Take the line containing "LED 원통 도자기 성가" through the last line of the data and retype those lines exactly. Pictures do not belong in the copy.

********

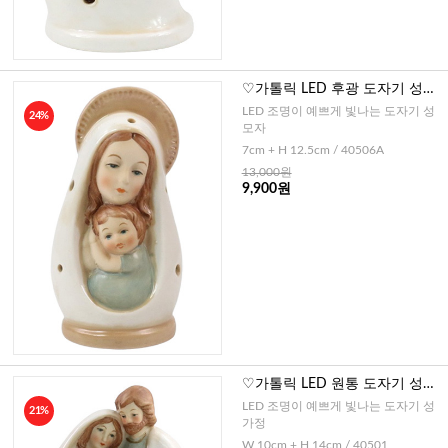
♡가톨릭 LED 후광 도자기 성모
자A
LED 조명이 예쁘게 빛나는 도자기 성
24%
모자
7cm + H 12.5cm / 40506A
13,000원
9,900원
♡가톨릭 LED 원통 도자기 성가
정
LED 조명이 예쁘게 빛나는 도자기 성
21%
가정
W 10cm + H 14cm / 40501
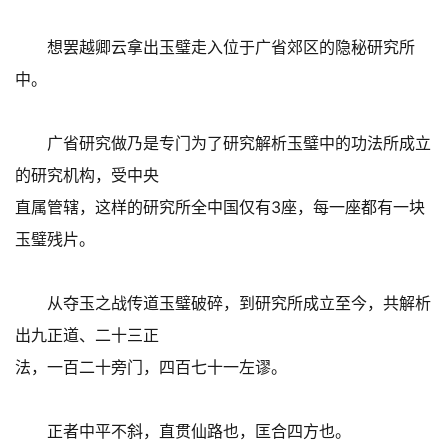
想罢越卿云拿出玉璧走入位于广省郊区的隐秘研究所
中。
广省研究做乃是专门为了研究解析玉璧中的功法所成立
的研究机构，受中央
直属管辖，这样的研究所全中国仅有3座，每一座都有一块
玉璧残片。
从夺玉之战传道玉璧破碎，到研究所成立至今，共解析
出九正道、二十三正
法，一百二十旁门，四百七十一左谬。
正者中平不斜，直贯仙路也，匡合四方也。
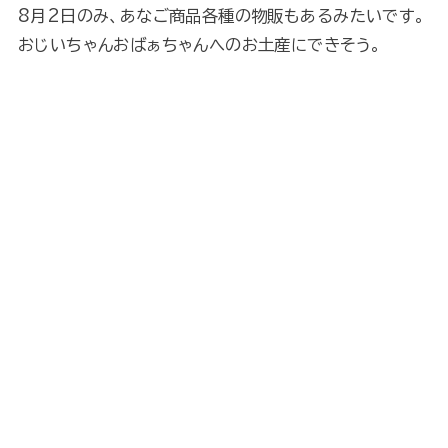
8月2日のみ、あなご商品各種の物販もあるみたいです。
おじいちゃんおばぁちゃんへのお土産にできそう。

********

■ Answer to this task ■
♡가톨릭 LED 원통 도자기 성가
정
LED 조명이 예쁘게 빛나는 도자기 성
21%
가정
W 10cm + H 14cm / 40501
想罢越卿云拿出玉璧走入位于广省郊区的隐秘研究所
中。
广省研究做乃是专门为了研究解析玉璧中的功法所成立
的研究机构，受中央
直属管辖，这样的研究所全中国仅有3座，每一座都有一块
玉璧残片。
从夺玉之战传道玉璧破碎，到研究所成立至今，共解析
出九正道、二十三正
法，一百二十旁门，四百七十一左谬。
正者中平不斜，直贯仙路也，匡合四方也。
8月2日のみ、あなご商品各種の物販もあるみたいです。
おじいちゃんおばぁちゃんへのお土産にできそう。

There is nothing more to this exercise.